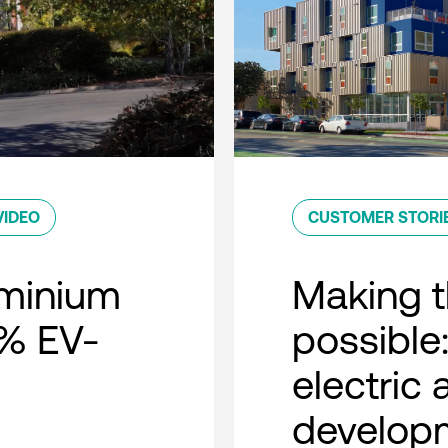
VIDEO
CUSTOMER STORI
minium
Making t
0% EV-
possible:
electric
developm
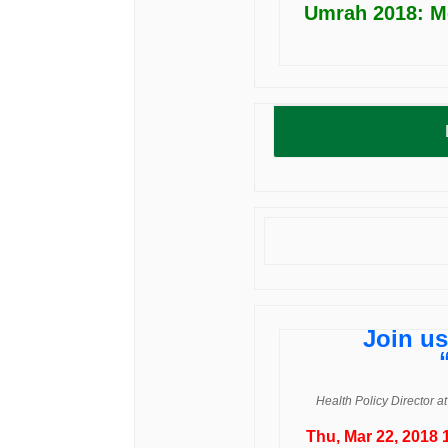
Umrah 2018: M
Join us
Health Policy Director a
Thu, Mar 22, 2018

--

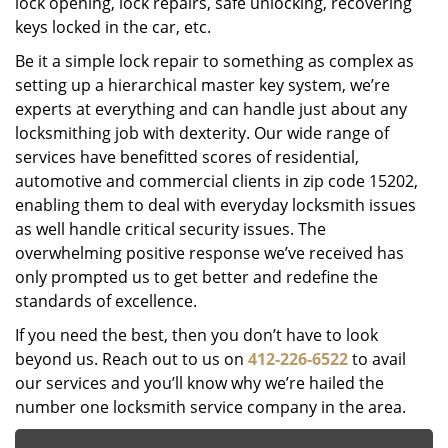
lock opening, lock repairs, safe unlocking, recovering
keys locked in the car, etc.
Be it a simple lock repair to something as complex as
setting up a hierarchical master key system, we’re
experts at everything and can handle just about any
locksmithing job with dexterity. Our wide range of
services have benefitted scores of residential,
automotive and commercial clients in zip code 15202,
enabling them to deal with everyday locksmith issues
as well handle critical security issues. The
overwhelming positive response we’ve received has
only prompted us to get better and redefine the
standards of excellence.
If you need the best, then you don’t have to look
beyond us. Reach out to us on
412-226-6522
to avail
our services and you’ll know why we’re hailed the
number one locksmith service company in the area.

- INSTRUCTION:
Would you print exactly, and only, the lines of the data above from the line with "standards of excellence." through the line with "number one locksmith", inclusive?

- ANSWER:
standards of excellence.
If you need the best, then you don’t have to look
beyond us. Reach out to us on
412-226-6522
to avail
our services and you’ll know why we’re hailed the
number one locksmith service company in the area.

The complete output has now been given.